* [Exercise directions]
Quote every line of the material below word for word, omitting the pictures.

(Beginning of Data for the task)

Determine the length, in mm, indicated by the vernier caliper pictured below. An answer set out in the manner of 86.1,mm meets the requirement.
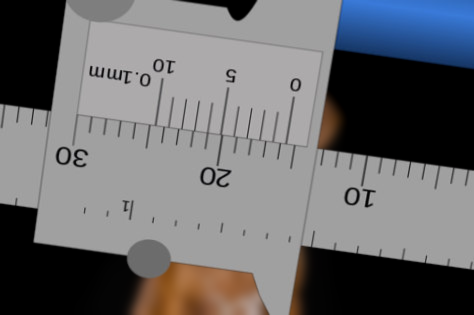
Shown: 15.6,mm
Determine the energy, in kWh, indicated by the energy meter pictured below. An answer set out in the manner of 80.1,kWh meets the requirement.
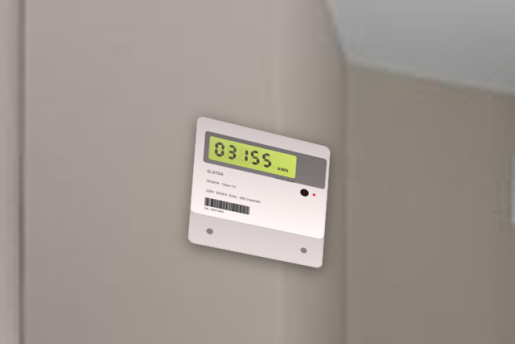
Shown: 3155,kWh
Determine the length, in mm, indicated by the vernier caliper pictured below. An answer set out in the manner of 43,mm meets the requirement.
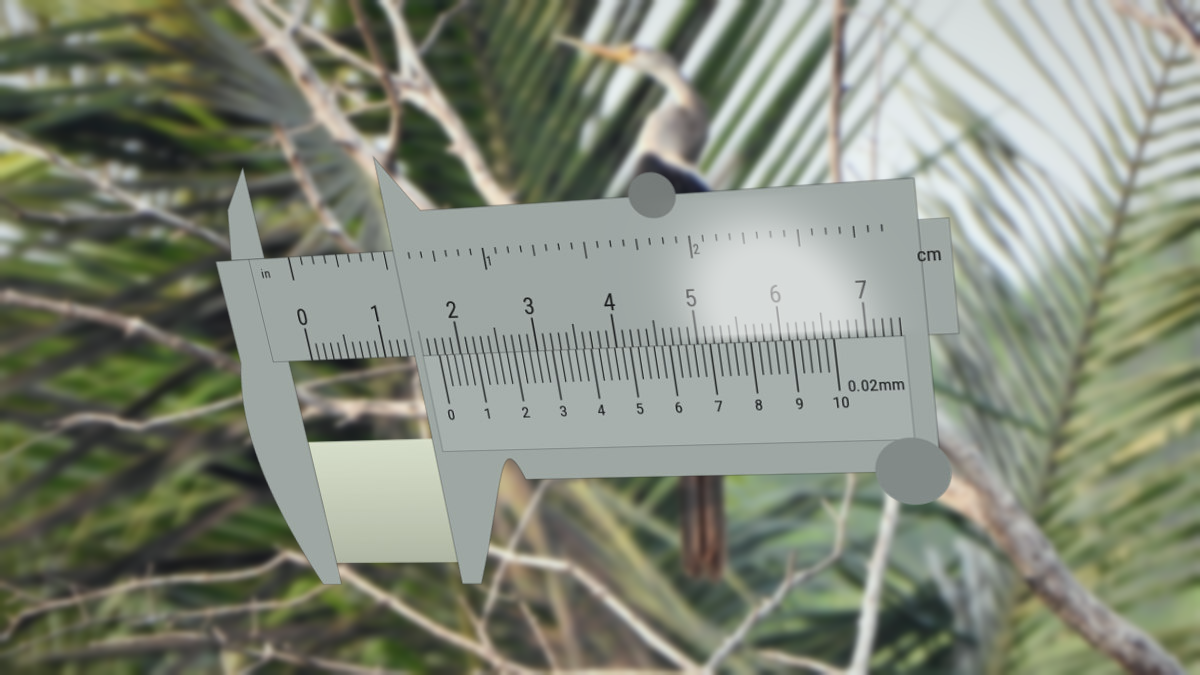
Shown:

(End of Data for the task)

* [Exercise response]
Determine the length, in mm, indicated by the vernier caliper pictured below. An answer set out in the manner of 86.1,mm meets the requirement.
Shown: 15.6,mm
Determine the energy, in kWh, indicated by the energy meter pictured below. An answer set out in the manner of 80.1,kWh meets the requirement.
Shown: 3155,kWh
Determine the length, in mm, indicated by the vernier caliper pictured below. An answer set out in the manner of 43,mm meets the requirement.
Shown:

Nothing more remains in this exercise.